=== Begin Enclosure ===
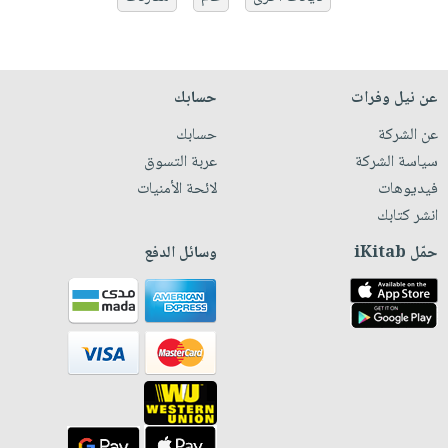
عن نيل وفرات
حسابك
عن الشركة
حسابك
سياسة الشركة
عربة التسوق
فيديوهات
لائحة الأمنيات
انشر كتابك
حمّل iKitab
وسائل الدفع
=== End Enclosure ===
* **Exercise aim**:
Copy out all the data above exactly as written. Skip the pictures.

* **Solution to this problem**:
عن نيل وفرات
حسابك
عن الشركة
حسابك
سياسة الشركة
عربة التسوق
فيديوهات
لائحة الأمنيات
انشر كتابك
حمّل iKitab
وسائل الدفع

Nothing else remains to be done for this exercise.